• RECORDS FOR THE TASK:
+ + + + + + +
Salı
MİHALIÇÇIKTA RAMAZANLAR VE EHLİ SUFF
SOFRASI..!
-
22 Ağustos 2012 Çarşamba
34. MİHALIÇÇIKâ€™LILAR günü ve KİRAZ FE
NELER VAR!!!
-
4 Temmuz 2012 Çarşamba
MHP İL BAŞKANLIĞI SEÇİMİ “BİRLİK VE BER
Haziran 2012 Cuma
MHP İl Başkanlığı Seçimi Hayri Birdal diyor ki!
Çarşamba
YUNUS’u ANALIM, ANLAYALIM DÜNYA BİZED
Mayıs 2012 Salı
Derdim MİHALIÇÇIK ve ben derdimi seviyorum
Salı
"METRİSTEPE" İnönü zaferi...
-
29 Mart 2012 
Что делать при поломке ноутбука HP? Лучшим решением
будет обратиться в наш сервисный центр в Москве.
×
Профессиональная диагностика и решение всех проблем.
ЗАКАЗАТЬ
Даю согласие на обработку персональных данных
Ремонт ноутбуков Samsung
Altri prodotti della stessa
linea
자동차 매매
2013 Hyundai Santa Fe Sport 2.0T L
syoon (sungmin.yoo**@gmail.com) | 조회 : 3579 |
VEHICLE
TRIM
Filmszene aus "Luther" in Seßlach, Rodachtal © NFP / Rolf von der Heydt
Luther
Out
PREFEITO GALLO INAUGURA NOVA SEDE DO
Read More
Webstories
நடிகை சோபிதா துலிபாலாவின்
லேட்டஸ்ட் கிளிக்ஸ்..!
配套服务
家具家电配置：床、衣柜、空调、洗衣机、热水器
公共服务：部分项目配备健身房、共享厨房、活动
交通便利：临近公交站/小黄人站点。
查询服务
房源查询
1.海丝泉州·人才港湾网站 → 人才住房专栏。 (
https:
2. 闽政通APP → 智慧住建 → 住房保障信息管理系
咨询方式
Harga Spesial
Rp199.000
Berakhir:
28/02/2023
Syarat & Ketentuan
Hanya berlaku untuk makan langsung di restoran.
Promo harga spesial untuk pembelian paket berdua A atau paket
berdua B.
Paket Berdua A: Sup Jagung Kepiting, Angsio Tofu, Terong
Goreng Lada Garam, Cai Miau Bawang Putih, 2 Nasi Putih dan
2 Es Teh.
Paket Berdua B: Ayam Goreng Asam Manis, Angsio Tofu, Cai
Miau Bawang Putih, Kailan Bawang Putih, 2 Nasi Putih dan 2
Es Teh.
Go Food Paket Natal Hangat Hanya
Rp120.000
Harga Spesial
+ + + + + + +
• DIRECTIONS:
Please reproduce word for word everything from the start of the records down to and including the line that contains "YUNUS’u ANALIM, ANLAYALIM DÜNYA BİZED".

• ANSWER BOX:
Salı
MİHALIÇÇIKTA RAMAZANLAR VE EHLİ SUFF
SOFRASI..!
-
22 Ağustos 2012 Çarşamba
34. MİHALIÇÇIKâ€™LILAR günü ve KİRAZ FE
NELER VAR!!!
-
4 Temmuz 2012 Çarşamba
MHP İL BAŞKANLIĞI SEÇİMİ “BİRLİK VE BER
Haziran 2012 Cuma
MHP İl Başkanlığı Seçimi Hayri Birdal diyor ki!
Çarşamba
YUNUS’u ANALIM, ANLAYALIM DÜNYA BİZED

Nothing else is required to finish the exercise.